Required action
Can you print the data exactly and leave out each image?

Supplied material
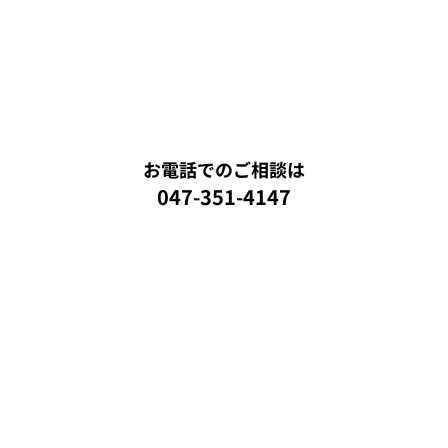
お電話でのご相談は
047-351-4147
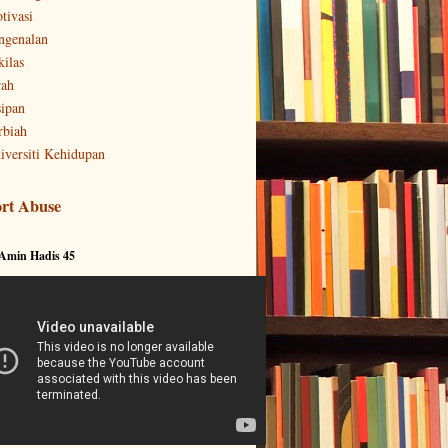
tivasi
ngenalan
kilas
rah
sipan
rbiah
iversiti Kehidupan
rt Abuse
 Amin Hadis 45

Response to this task
お電話でのご相談は
047-351-4147
tivasi
ngenalan
kilas
rah
sipan
rbiah
iversiti Kehidupan
rt Abuse
 Amin Hadis 45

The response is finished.